Series: Julia Geary #2
By: Gwen Florio
Narrator: Hillary Huber 🎧
Dreamscape Media
ISBN: 9781639100682
Publisher: Crooked Lane Books
Publication Date: 12/06/2022
Format: Hardcover
My Rating: 5 Stars (ARC)
Searing social commentary meets chilling suspense as public defender Julia Geary takes a case destined to rock her small town to the core, for fans of John Lescroart.
Public defender Julia Geary’s star is rising, and now she’s got her first murder case defending local denizen Ray Belmar in the death of a homeless man. But Julia’s professional and personal challenges are mounting. First, she’s assigned an intern whose arrogance is insufferable. Then, her widowed mother-in-law, whose home Julia and her son Calvin share, announces her plans to re-marry, meaning they’ll have to find a new place to live. And to top things off, Julia’s boss removes her from the case, saying that she’s lost perspective, replacing her with an attorney who advises Ray to plead guilty.
Julia can’t shake the suspicion that the murder, and the subsequent killing of a homeless woman, is linked to the death of a state legislator who had been crusading for political reform. With the help of Duck Creek’s homeless community and her old friend, Sheriff’s Deputy Wayne Peterson, she launches her investigation—but then the anonymous threats start pouring in.
Just as Julia begins to uncover the ways the system is shockingly stacked against those on the fringes of society, she makes an even more damning discovery. Someone close to her is harboring a dark secret they are desperate to protect—even if that means silencing Julia once and for all.
My Review
Gwen Florio returns following The Truth of It All with her popular Julia Geary series—THE LEAST AMONG US.
The dynamic public defender gets caught in the middle of her first murder case—from the homeless, corruption, politics, and dark secrets in her fight for justice in this riveting legal suspense crime thriller.
Julia gets her first murder case defending a man, Ray Belmar she has represented many times. He may be many things, but she knows he is not a murderer. He is accused of murdering a homeless man.
Julia has a lot going on in her personal life, and her professional life is getting more complex. Her husband was killed in Iraq, and she has been living with her mother-in-law and is getting married, so now she needs a new place to live.
* * * * * * *
Given task
Continue the book review from its last sentence.

Extracted records:
* * * * * * *
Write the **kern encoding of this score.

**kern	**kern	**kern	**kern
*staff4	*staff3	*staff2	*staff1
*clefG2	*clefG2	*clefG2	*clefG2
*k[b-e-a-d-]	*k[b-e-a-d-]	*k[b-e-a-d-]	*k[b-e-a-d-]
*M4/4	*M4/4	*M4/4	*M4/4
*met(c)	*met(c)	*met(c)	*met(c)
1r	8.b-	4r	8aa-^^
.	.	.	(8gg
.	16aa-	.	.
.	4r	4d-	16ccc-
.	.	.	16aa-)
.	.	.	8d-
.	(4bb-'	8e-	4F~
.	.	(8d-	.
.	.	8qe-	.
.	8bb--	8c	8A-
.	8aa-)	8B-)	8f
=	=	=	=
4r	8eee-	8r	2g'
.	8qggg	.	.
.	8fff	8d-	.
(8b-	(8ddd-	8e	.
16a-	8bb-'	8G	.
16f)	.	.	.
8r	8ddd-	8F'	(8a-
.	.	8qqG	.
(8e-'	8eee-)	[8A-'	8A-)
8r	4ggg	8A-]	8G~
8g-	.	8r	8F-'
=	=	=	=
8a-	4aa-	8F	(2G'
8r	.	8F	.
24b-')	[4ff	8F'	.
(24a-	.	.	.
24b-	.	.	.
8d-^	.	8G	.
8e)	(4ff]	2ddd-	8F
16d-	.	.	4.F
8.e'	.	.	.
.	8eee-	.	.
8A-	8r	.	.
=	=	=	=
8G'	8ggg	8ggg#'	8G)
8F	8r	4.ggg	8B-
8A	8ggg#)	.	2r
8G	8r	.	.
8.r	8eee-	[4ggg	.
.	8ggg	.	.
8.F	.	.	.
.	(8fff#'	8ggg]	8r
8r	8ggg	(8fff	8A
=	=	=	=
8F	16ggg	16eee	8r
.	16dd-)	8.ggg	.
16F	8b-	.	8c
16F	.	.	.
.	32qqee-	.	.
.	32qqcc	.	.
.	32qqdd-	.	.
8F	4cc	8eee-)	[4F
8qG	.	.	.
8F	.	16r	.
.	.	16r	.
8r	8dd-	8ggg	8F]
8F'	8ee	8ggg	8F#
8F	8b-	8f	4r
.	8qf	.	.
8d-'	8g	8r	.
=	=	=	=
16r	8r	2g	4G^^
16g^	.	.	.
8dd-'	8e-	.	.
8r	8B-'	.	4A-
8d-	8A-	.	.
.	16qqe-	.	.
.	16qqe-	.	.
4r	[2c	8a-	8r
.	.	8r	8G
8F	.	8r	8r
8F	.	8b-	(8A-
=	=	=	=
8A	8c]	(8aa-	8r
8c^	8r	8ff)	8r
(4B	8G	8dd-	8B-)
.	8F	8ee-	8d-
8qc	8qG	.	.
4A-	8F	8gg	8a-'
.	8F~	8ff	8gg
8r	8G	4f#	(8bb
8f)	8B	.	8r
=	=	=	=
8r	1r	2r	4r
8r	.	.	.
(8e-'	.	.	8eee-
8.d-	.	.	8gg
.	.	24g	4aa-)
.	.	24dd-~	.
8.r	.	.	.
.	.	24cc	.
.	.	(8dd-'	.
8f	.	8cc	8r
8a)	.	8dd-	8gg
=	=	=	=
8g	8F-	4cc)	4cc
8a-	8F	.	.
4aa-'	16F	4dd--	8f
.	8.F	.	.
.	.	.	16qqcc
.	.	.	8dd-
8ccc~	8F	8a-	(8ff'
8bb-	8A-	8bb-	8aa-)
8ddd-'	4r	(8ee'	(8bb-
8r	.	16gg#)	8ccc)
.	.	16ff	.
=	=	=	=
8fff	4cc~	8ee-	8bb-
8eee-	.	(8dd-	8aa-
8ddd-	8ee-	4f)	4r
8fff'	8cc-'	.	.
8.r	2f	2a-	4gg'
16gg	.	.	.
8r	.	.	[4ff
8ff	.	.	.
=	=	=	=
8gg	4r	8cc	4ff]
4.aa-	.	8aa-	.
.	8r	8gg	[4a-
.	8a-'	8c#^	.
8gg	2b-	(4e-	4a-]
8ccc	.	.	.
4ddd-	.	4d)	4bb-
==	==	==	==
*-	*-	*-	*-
* * * * * * *
Written answer
Her dating life (Dom, the Duck Creek Principal) and the only man she had dated since Michael's death has come to a halt when his daughter walked in on them, and the mother wants custody. It was hard to fit in dating when she also has a young son.
Plus, she has a new intern she is not wild about, Marie St. Clair. However, before the book ends, she may change her mind about her.
Julia had not seen a homicide case in the five years she had worked in the Public Defender's office. And to top things off, Julia’s boss removes her from the case, saying that she’s lost perspective, replacing her with an attorney who advises Ray to plead guilty.
She is tenacious and must solve this case. Something sinister is going on, but she needs to do more digging. Then another killing of a homeless woman linked to a state legislator's death.
She starts asking questions in the homeless community down by the river and the help of a friend, Sherriff Deputy Wayne Peterson; however, when she gets too close to discovering the truth, there are threats. Someone wants to silence her. Someone is using Ray to cover their tracks.
I love Julia! She is smart, sassy, witty, and tough! I love that she is flawed and the balance between her personal and professional life. I also enjoyed the supporting characters.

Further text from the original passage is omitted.